Question

Hexane and octane are mixed to form a 45 mol% hexane solution at 25 deg C. The densities of hexane and octane are 0.655 g/cm3 and 0.703 g/cm3, respectively. Assume you have 1.0 L of octane. Calculate the required volume of hexane.
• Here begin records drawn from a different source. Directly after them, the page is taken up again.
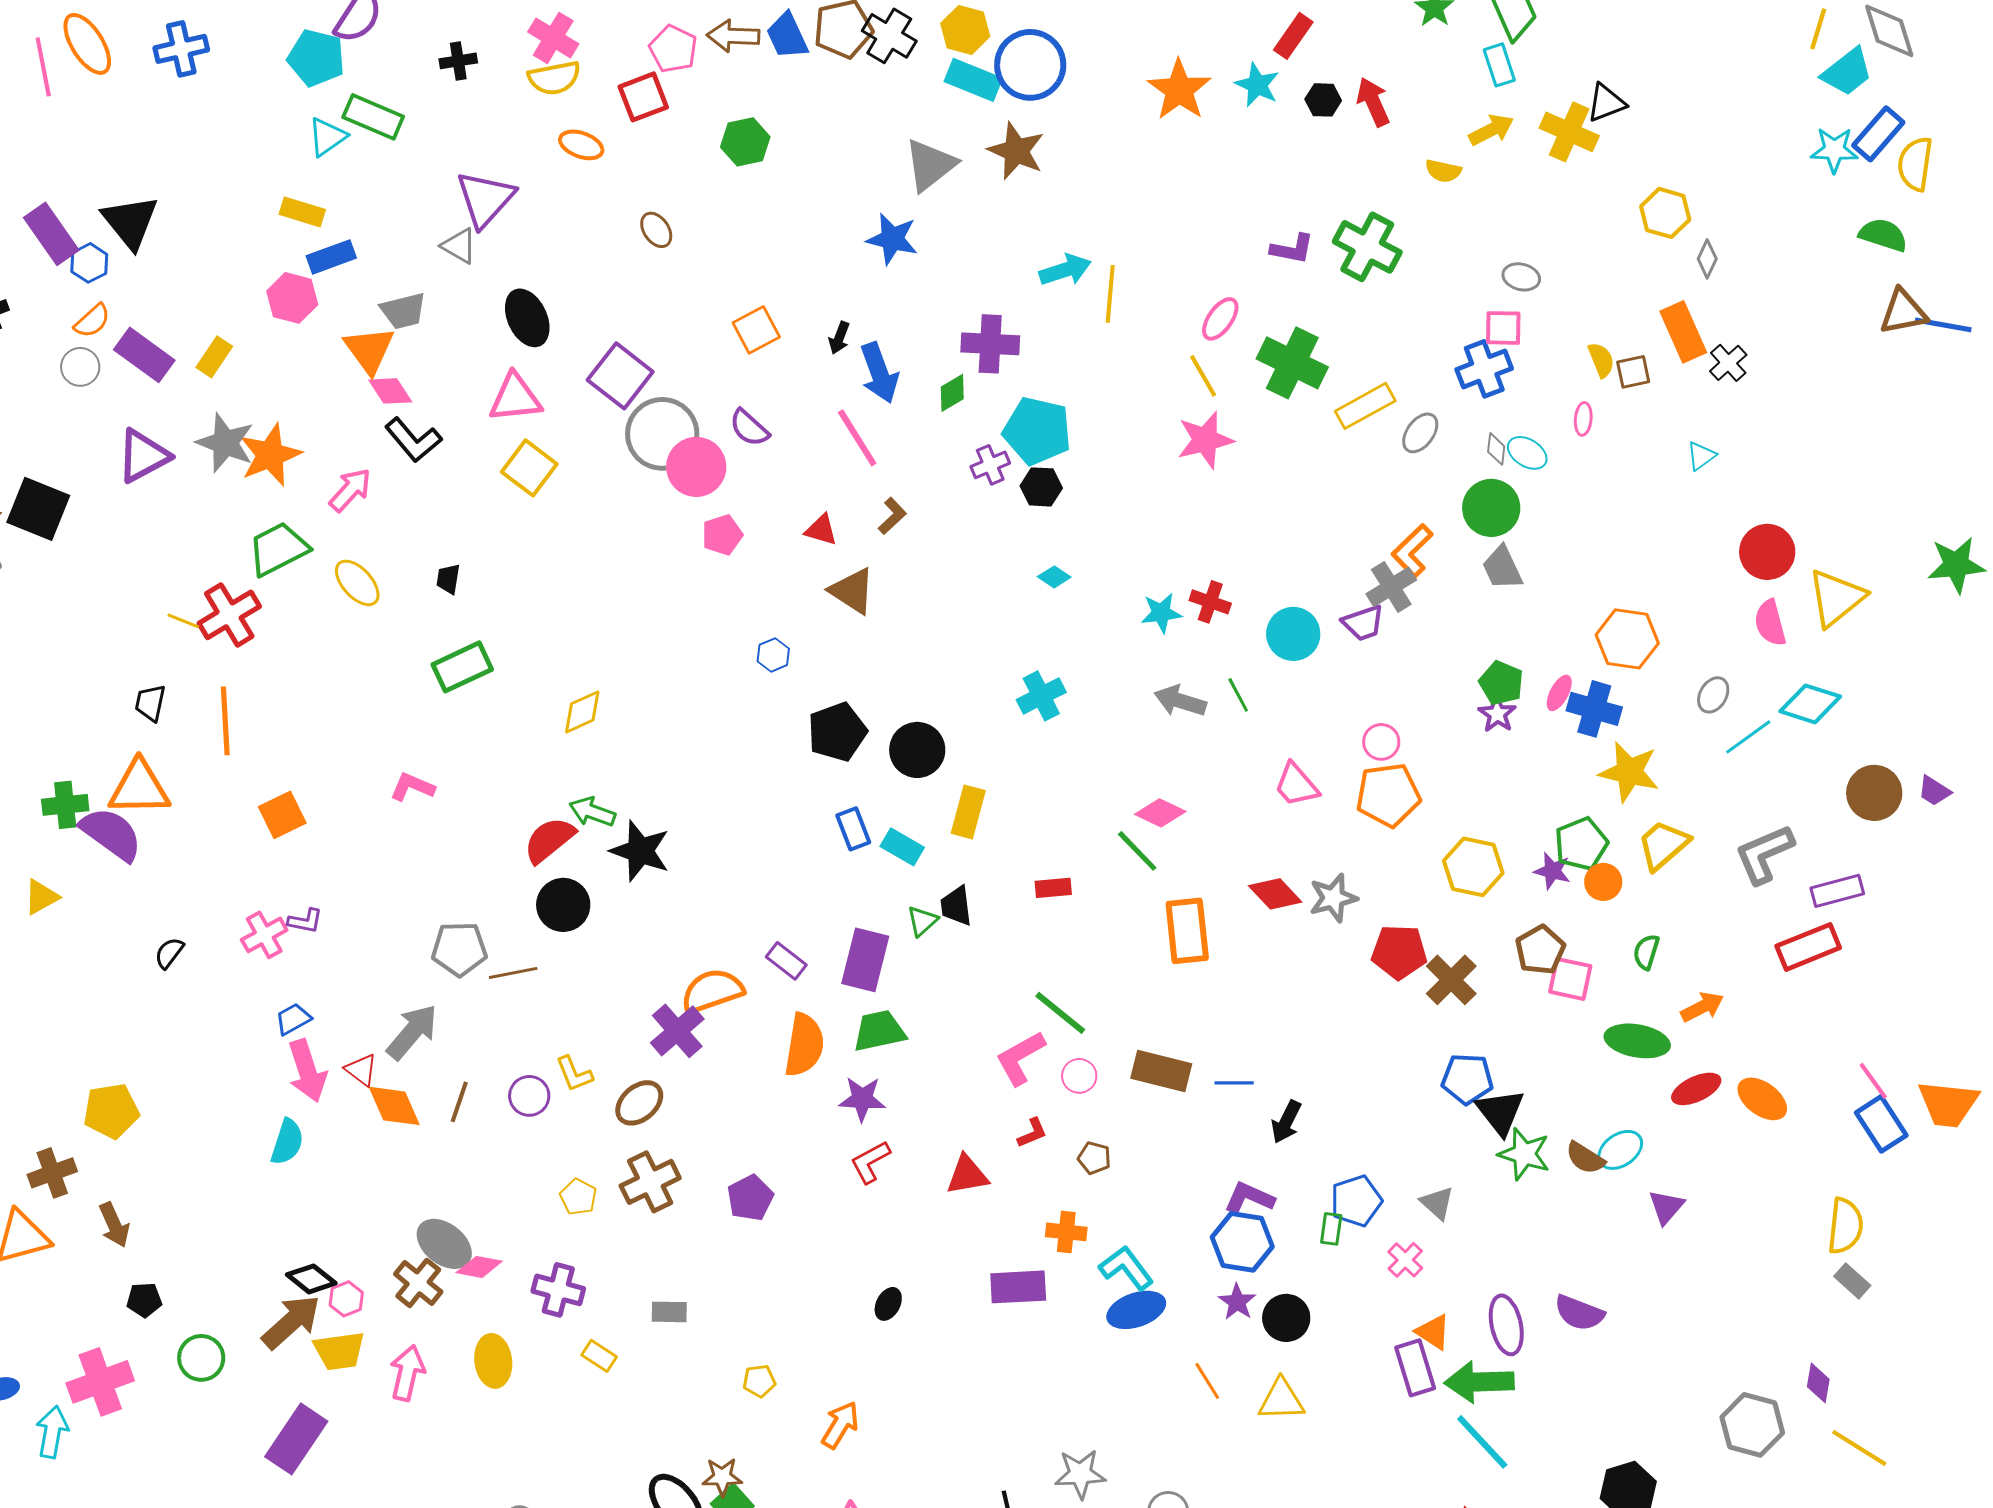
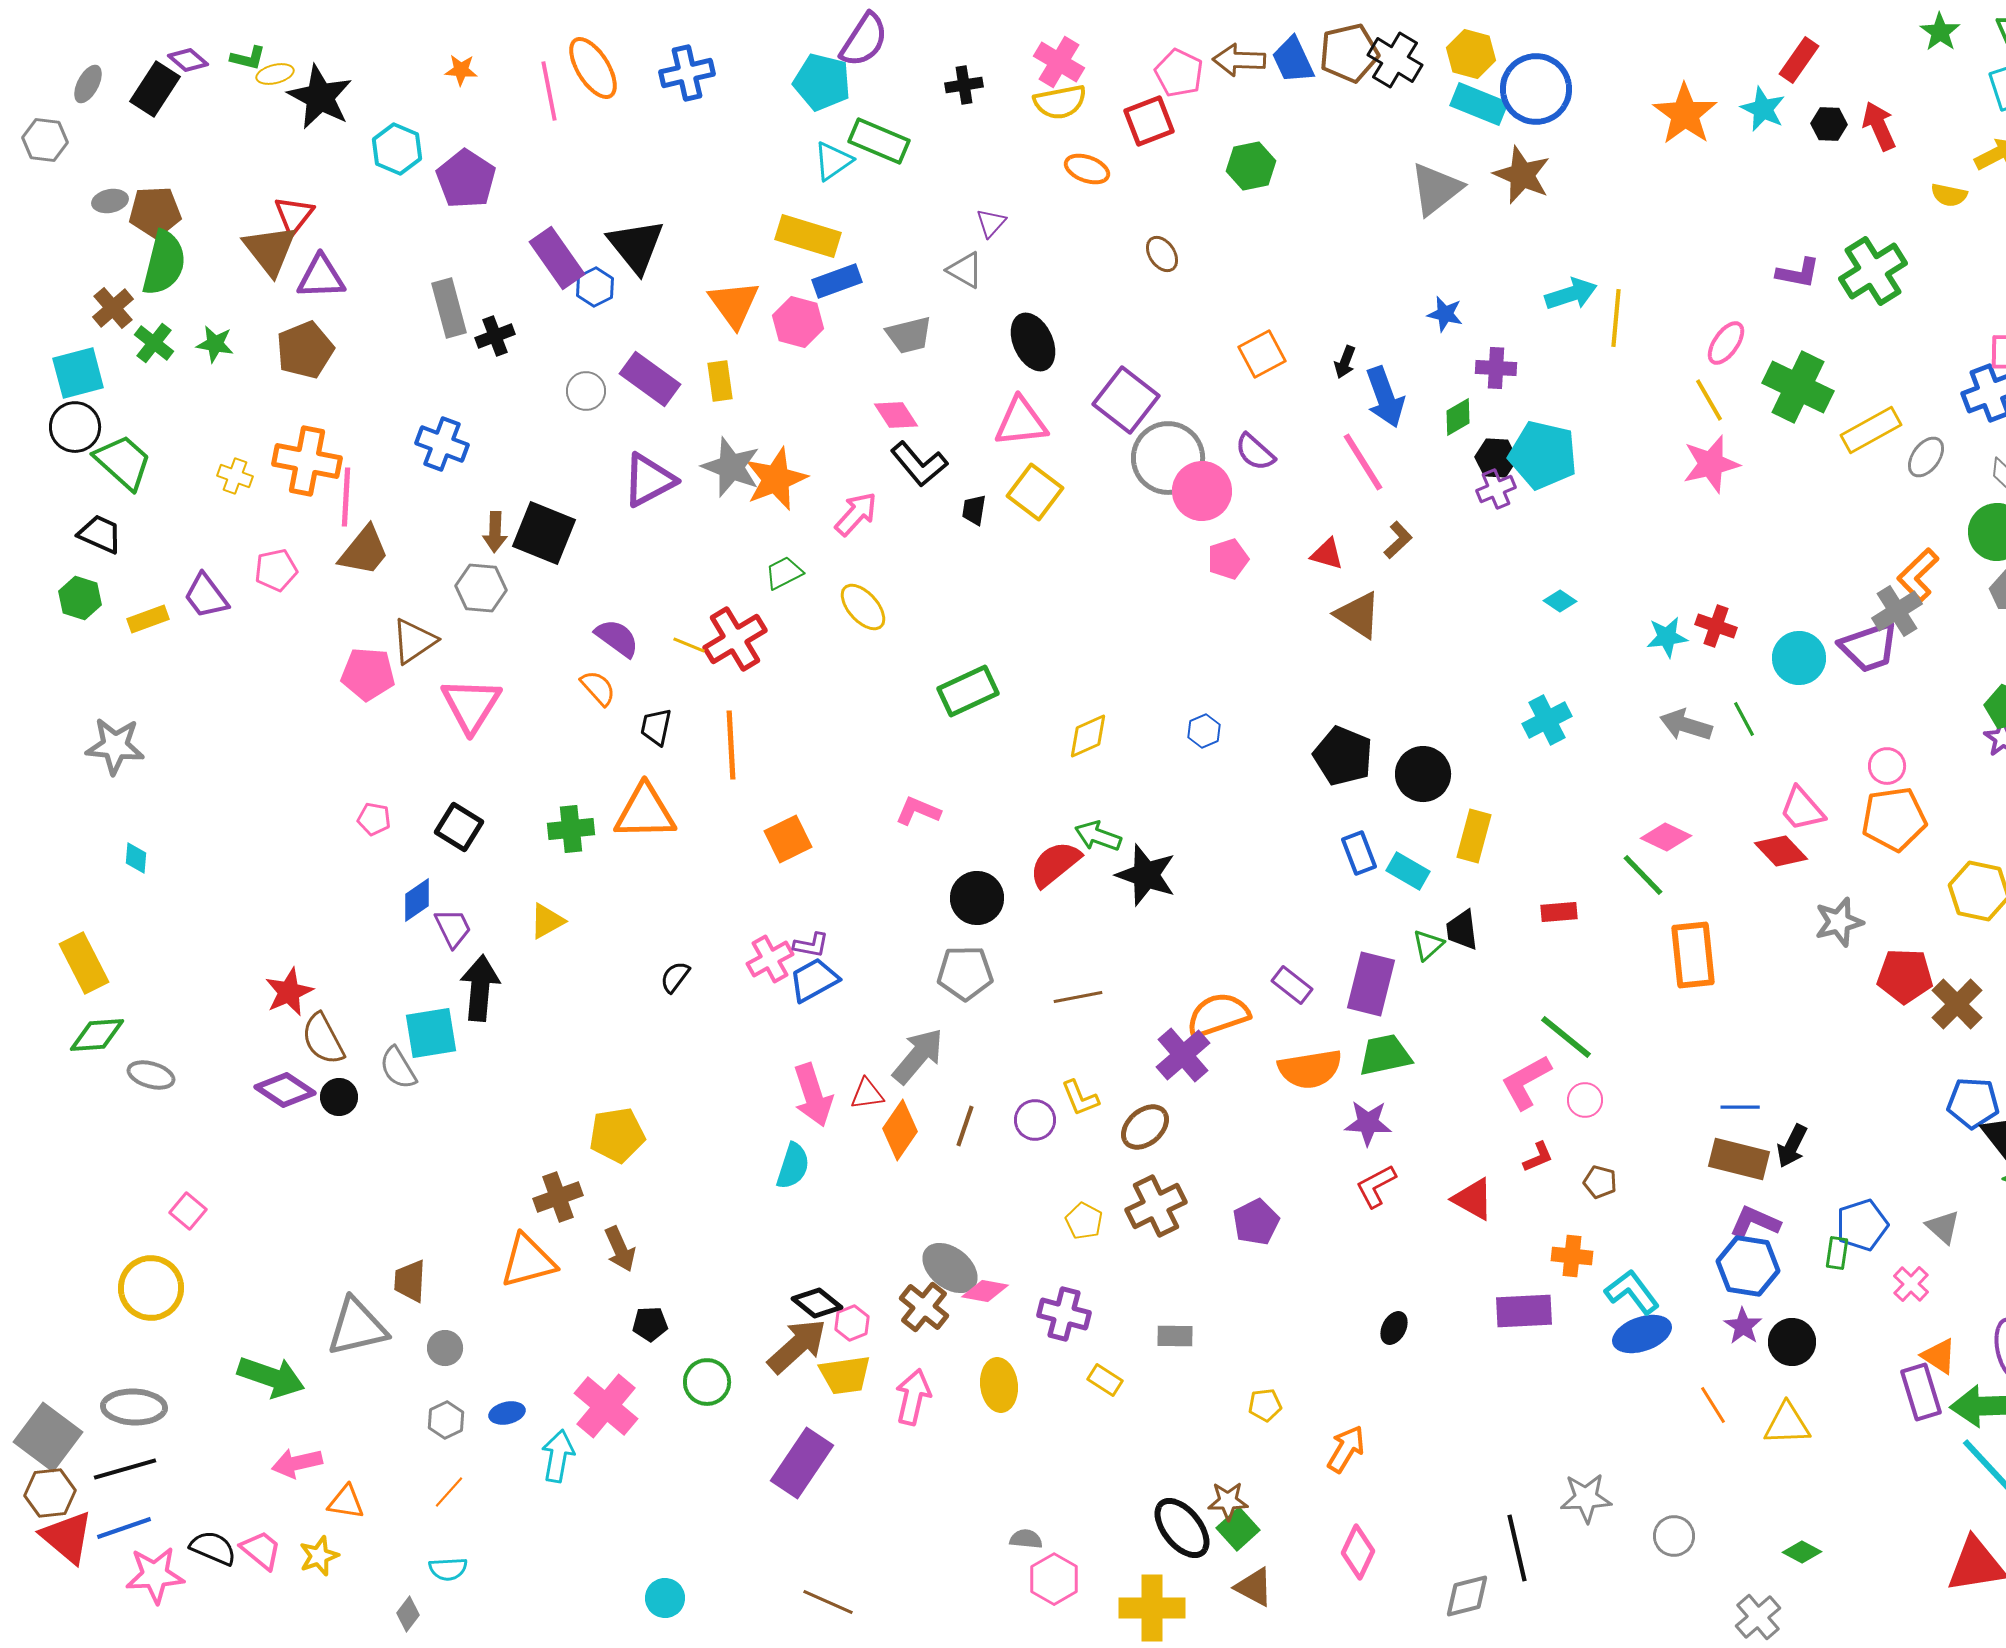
purple triangle: (485, 199) -> (991, 223), size x0.5
yellow rectangle: (302, 212) -> (808, 236), size x1.4
blue star: (892, 239) -> (1445, 314), moved, size x0.7
green cross: (1367, 247) -> (1873, 271), turned 30
orange semicircle: (92, 321) -> (598, 688), moved, turned -90
purple cross: (990, 344) -> (1496, 368), size x0.7
orange triangle: (369, 350) -> (734, 304), moved
yellow rectangle: (214, 357) -> (720, 381), turned -42
black hexagon: (1041, 487) -> (1496, 458), moved
green trapezoid: (278, 549) -> (784, 573), size x0.6
black trapezoid: (448, 579) -> (974, 510), moved
purple trapezoid: (1363, 623) -> (1869, 647), size x1.4
blue hexagon: (773, 655) -> (1204, 731), moved
black pentagon: (837, 732) -> (1343, 756), turned -30
purple semicircle: (111, 834) -> (617, 638), moved, size x0.7
red diamond: (1275, 894) -> (1781, 851), moved
black circle: (563, 905) -> (977, 898), moved
brown line: (513, 973) -> (1078, 997), moved
blue trapezoid: (293, 1019) -> (814, 980), moved, size x1.4
orange semicircle: (804, 1045) -> (1310, 1069), turned 72
red triangle: (361, 1070) -> (867, 1094), turned -45
brown rectangle: (1161, 1071) -> (1739, 1159), moved
orange diamond: (394, 1106) -> (900, 1130), turned 58
red triangle: (967, 1175) -> (1473, 1199), turned 39
pink cross: (100, 1382) -> (606, 1406), turned -30

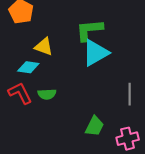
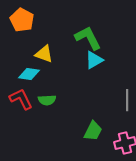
green L-shape: (89, 30) -> (88, 38), turned 68
cyan triangle: (96, 53) -> (94, 60), size x0.7

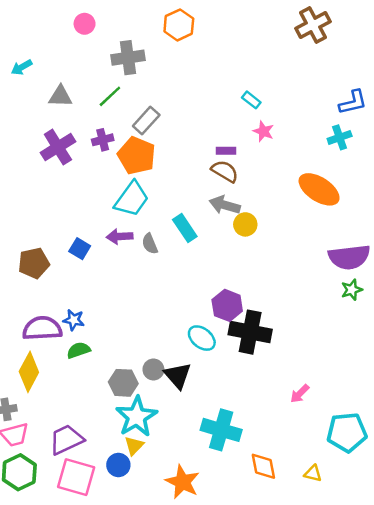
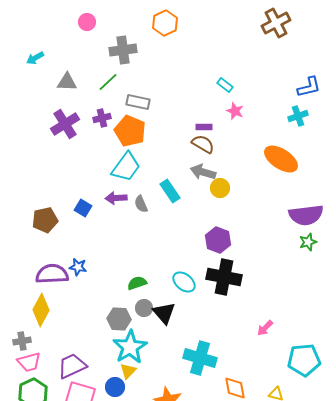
gray rectangle: (146, 120) -> (138, 102), turned 60
purple hexagon: (227, 305) -> (218, 240), moved
green semicircle: (78, 350) -> (137, 283), moved

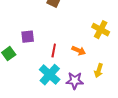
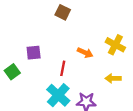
orange arrow: (79, 51) -> (85, 53), moved
yellow arrow: (99, 71) -> (113, 78), moved, turned 72

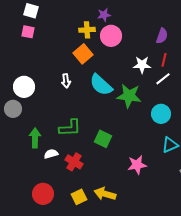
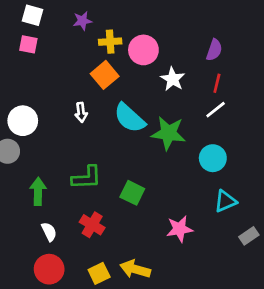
purple star: (104, 15) -> (82, 21), moved
white star: (142, 65) -> (173, 79), moved, turned 30
white semicircle: (51, 154) -> (49, 232), moved, turned 80

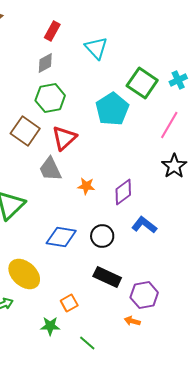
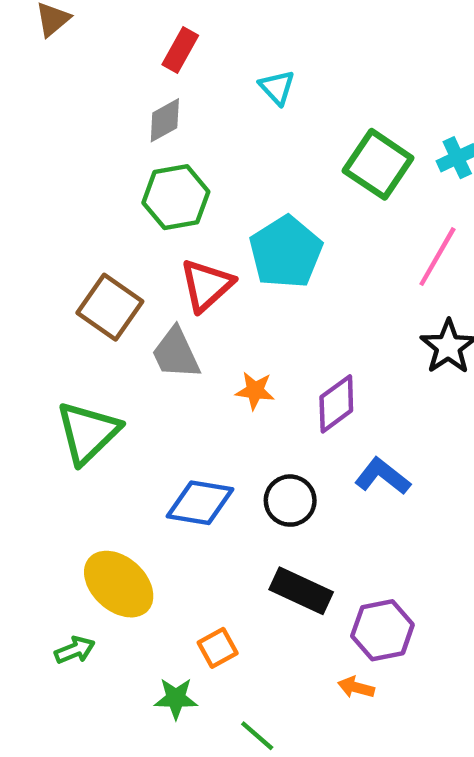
cyan triangle: (96, 48) -> (277, 87), size x0.7
cyan pentagon: (112, 109) -> (286, 252), moved
brown square: (25, 131) -> (110, 307), moved

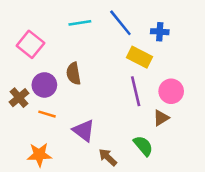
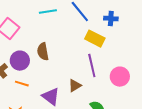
pink circle: (171, 91) -> (120, 77), moved
brown triangle: (161, 118) -> (75, 86), moved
Report your answer in liters.

Answer 1

The required volume of hexane is 0.66245 Liters.

Step-by-step explanation:

Volume of octane = v=1.0 L=
`1000 cm^3`

Density of octane= d =
`0.703 g/cm^3`

Mass of octane ,m=
`d* v=0.703 g/cm^3* 1000 cm^3=703 g`

Moles of octane =
`(m)/(114 g/mol)=(703 g)/(114 g/mol)=6.166 mol`

Mole percentage of Hexane = 45%

Mole percentage of octane = 100% - 45% = 55%

`55\%=\frac{6.166 mol}{\text{Total moles}}* 100`

Total moles = 11.212 mol

Moles of hexane :

`45%=\frac{\text{moles of hexane }}{\text{Total moles}}* 100`

Moles of hexane = 5.0454 mol

Mass of 5.0454 moles of hexane,M = 5.0454 mol × 86 g/mol=433.9044 g

Density of the hexane,D =
`0.655 g/cm^3`

Volume of hexane = V

`V=(M)/(D)=(433.9044 g)/(0.655 g/cm^3)=662.4494 cm^3\approx 0.66245 L`

(1 cm^3= 0.001 L)

The required volume of hexane is 0.66245 Liters.